Given the records below, would you repeat exactly the lines that begin at the one containing "- [ ] Integrates with existing tool" and end at the one containing "- [ ] **Preserves", inclusive?

» RECORDS FOR PROCESSING
● ● ●
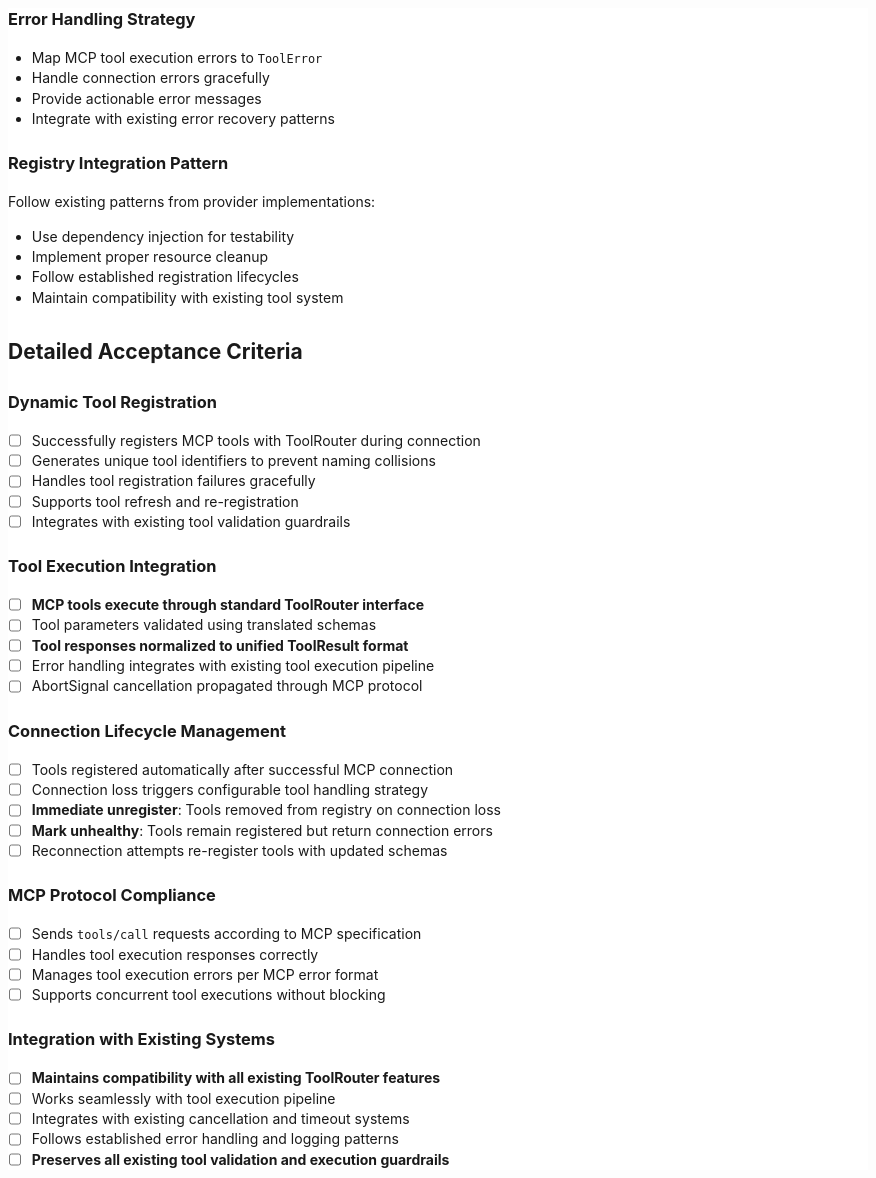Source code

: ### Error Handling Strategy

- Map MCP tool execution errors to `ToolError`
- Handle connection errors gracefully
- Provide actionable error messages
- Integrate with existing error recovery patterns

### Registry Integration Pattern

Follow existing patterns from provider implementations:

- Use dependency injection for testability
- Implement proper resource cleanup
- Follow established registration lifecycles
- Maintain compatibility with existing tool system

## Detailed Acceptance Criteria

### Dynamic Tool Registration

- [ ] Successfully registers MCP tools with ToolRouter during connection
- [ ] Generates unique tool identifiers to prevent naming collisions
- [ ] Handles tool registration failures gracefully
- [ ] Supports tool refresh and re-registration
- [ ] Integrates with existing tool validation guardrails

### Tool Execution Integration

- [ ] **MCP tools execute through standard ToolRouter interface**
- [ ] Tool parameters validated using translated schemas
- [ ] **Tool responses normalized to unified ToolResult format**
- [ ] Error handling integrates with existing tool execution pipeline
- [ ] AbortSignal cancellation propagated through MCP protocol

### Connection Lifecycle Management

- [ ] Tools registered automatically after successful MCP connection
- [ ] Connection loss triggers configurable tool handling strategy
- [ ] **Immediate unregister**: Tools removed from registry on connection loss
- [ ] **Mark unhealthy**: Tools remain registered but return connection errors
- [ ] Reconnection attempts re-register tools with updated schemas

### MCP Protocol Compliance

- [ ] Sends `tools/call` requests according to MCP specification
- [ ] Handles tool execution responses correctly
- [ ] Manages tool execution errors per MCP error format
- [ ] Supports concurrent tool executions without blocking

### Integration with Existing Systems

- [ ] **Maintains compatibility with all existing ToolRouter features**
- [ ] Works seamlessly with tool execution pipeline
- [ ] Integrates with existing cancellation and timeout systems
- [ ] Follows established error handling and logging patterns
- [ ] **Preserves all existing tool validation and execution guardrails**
● ● ●
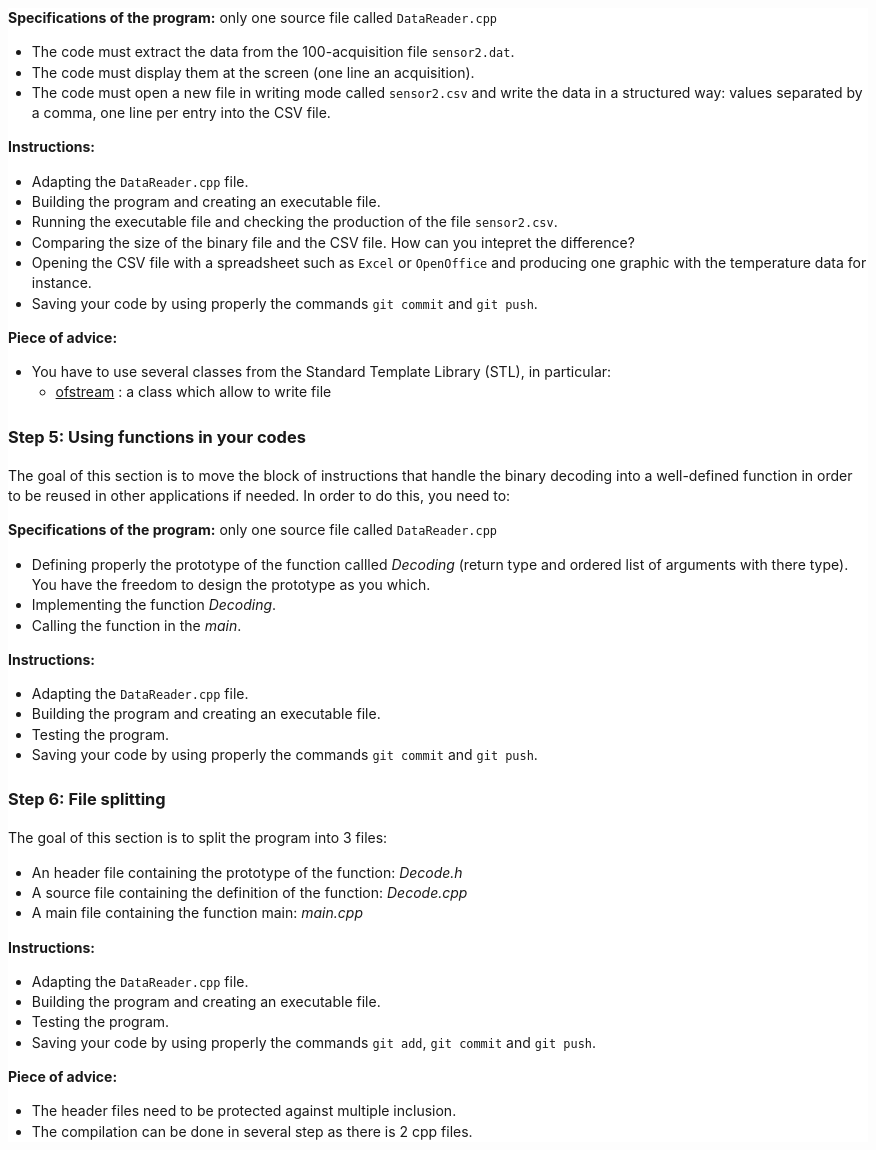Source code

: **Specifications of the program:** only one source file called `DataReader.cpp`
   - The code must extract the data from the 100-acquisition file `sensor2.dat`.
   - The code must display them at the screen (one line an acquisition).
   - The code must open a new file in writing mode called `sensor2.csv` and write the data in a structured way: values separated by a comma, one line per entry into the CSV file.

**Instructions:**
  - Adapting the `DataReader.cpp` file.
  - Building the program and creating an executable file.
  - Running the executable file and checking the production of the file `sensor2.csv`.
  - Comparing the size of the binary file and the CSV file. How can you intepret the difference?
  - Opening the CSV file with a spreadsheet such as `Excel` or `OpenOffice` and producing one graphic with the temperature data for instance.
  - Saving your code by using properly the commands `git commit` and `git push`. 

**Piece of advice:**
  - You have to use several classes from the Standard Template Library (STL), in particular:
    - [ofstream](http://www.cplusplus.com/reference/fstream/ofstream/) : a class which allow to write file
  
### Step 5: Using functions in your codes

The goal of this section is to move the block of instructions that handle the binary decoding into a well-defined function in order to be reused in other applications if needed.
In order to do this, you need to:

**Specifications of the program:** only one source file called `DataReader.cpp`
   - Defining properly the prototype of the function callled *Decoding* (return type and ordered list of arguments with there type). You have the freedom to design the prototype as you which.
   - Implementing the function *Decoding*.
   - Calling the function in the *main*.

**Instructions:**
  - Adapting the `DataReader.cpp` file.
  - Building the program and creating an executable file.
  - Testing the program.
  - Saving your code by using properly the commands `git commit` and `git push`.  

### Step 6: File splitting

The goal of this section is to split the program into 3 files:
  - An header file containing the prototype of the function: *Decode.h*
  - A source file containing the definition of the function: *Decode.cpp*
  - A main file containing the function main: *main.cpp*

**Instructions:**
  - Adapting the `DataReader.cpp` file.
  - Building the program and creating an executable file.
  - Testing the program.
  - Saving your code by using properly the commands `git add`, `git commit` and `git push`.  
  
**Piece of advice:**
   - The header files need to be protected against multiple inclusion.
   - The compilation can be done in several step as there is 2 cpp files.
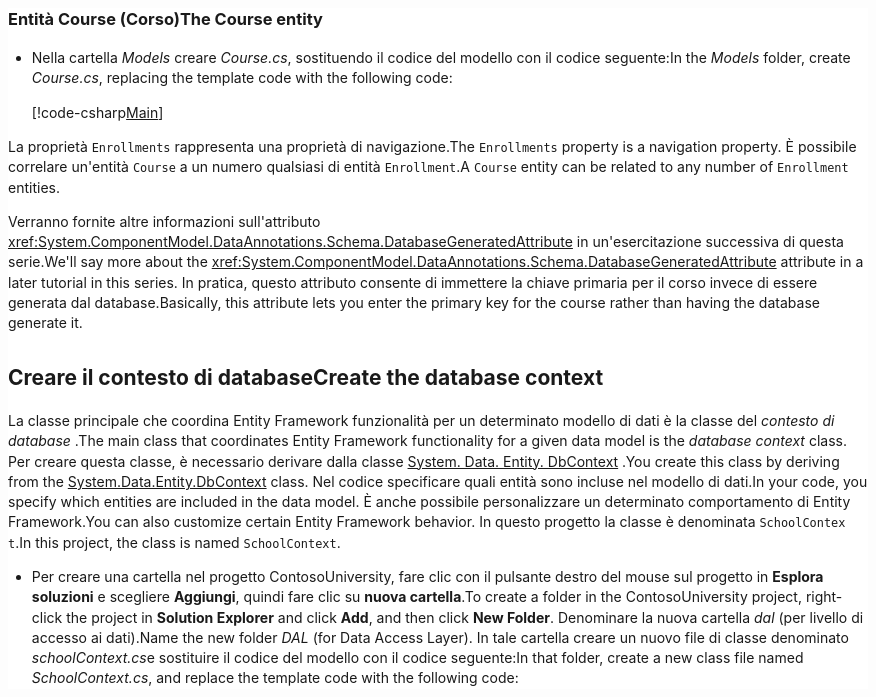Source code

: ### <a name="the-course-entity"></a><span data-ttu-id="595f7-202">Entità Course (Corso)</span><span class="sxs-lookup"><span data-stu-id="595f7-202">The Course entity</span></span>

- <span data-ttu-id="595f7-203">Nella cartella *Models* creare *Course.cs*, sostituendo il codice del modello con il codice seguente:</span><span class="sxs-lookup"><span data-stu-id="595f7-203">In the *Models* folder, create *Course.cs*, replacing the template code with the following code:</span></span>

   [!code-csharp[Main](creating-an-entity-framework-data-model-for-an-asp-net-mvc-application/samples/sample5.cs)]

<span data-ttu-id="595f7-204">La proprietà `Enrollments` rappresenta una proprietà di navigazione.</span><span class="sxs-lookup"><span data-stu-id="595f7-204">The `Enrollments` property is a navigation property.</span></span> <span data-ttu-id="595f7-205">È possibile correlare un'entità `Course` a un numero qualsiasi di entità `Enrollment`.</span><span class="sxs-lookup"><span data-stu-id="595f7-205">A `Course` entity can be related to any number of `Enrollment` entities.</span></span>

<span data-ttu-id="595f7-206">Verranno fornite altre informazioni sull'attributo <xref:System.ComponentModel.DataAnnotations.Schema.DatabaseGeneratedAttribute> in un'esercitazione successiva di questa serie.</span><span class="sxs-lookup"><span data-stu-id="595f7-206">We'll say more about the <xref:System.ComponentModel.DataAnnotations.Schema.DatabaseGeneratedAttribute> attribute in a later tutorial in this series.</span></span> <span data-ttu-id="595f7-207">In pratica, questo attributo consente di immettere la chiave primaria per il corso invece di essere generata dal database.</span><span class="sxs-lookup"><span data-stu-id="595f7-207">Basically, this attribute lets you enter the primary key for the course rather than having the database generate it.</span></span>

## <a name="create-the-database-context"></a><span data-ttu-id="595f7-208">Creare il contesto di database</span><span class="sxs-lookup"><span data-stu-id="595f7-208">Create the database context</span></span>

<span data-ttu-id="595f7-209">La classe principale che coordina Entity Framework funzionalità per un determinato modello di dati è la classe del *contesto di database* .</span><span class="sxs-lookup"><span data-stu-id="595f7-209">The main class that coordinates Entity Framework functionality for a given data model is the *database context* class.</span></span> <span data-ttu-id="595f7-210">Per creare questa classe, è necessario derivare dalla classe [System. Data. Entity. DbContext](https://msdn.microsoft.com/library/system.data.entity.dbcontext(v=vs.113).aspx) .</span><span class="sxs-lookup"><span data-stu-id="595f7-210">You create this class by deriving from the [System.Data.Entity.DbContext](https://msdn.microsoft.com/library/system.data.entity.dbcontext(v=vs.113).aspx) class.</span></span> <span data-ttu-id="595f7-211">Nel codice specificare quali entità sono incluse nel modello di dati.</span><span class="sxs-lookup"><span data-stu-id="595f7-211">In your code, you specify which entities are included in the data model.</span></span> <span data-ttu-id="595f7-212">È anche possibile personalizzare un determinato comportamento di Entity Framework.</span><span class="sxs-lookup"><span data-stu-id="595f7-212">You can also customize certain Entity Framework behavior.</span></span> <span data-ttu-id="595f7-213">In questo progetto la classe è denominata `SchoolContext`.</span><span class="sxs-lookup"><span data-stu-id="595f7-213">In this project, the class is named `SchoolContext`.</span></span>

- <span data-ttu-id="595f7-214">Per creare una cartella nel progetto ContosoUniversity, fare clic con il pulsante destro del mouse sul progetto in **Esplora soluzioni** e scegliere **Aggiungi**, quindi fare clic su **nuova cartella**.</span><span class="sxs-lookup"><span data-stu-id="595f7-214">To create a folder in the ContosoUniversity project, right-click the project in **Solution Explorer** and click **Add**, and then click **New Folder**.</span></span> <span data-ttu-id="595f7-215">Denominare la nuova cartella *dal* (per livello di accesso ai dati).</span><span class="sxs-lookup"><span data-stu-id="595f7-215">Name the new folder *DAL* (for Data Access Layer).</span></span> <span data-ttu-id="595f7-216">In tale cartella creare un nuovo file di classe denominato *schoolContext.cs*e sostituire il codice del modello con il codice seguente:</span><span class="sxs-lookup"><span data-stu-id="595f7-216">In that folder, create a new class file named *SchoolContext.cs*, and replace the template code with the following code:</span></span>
● ● ●
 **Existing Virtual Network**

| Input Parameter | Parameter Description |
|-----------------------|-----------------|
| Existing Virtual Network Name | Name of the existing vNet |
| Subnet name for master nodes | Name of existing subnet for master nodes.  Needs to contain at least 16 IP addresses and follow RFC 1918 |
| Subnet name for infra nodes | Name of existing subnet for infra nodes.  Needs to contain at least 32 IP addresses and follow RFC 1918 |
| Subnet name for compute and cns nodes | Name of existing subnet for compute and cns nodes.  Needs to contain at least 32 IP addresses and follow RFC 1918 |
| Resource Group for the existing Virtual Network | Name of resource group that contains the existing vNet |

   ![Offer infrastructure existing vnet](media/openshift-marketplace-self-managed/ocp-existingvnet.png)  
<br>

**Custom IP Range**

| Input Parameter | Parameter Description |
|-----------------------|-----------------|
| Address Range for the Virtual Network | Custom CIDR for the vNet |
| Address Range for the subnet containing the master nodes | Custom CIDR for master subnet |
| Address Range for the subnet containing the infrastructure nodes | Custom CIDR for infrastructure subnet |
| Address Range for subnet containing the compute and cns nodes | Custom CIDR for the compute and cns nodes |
● ● ●
» REPLY
- [ ] Integrates with existing tool validation guardrails

### Tool Execution Integration

- [ ] **MCP tools execute through standard ToolRouter interface**
- [ ] Tool parameters validated using translated schemas
- [ ] **Tool responses normalized to unified ToolResult format**
- [ ] Error handling integrates with existing tool execution pipeline
- [ ] AbortSignal cancellation propagated through MCP protocol

### Connection Lifecycle Management

- [ ] Tools registered automatically after successful MCP connection
- [ ] Connection loss triggers configurable tool handling strategy
- [ ] **Immediate unregister**: Tools removed from registry on connection loss
- [ ] **Mark unhealthy**: Tools remain registered but return connection errors
- [ ] Reconnection attempts re-register tools with updated schemas

### MCP Protocol Compliance

- [ ] Sends `tools/call` requests according to MCP specification
- [ ] Handles tool execution responses correctly
- [ ] Manages tool execution errors per MCP error format
- [ ] Supports concurrent tool executions without blocking

### Integration with Existing Systems

- [ ] **Maintains compatibility with all existing ToolRouter features**
- [ ] Works seamlessly with tool execution pipeline
- [ ] Integrates with existing cancellation and timeout systems
- [ ] Follows established error handling and logging patterns
- [ ] **Preserves all existing tool validation and execution guardrails**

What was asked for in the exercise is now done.